While there is progress on decoupling, it may not be fast enough. On 8 October 2018, coincidentally around the same time that the Nobel announcement was made, the UN Intergovernmental Panel on Climate Change warned that the world has only a dozen years to keep the increase in global temperatures at a maximum of 1.5℃, beyond which even half a degree will significantly worsen the risks of drought, floods, and extreme heat. The panel urged policies that will bring about the needed changes in carbon use, which it said were technologically feasible.

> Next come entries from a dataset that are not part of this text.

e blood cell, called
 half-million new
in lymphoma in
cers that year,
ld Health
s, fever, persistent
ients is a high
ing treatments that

Thus, it may take the increases in carbon taxes that Nordhaus (2008) has long advocated to bear out Romer’s optimism that we will confront the challenge of climate change. 

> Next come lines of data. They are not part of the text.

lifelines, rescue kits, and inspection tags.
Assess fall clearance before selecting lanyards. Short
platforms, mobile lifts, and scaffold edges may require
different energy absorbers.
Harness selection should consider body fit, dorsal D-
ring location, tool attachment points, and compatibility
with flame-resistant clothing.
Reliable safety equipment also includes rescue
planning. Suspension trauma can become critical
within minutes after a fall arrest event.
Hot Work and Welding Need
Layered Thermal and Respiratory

Authors' note: The views expressed in this column should not be attributed to the IMF or the National Academies.


Cohen, G, J Jalles, P Loungani and R Marto(2017), “Emissions and growth: Trends and cycles in a globalized world”, IMF Working Paper 17/191. (See also: OCP Policy Center 2018 Workshop on Coping with Climate Change materials)

Hamilton, J (2017), “Why you should never use the Hodrick-Prescott filter”, NBER Working Paper 23429.

Jaunky, V (2011), “The CO2emissions-income nexus: Evidence from rich countries”, Energy Policy 39(3): 1228–1240.

Lenzen, M, D Moran, K Kanemoto and A Geschke (2013), “Building Eora: A global multi-regional input-output database at high country and sector resolution”, Economic Systems Research 25(1): 20–49.

Mi, ZF, SY Pan, H Yu and YM Wei (2015), “Potential impacts of industrial structure on energy consumption and CO2 emission: A case study of Beijing”, Journal of Cleaner Production 103: 455–462.

Nordhaus, W (2008), A question of balance: Weighing the options on global warming policies, New Haven: Yale University Press.

Peters, G, and E Hertwich (2008), “CO2embodied in international trade with implications for global climate policy”, Environmental Science and Technology 42(5): 1401–1407.

Wettengel, J (2016), “German carbon emissions rise in 2016 despite coal use drop”, Clean Energy Wire, 20 December.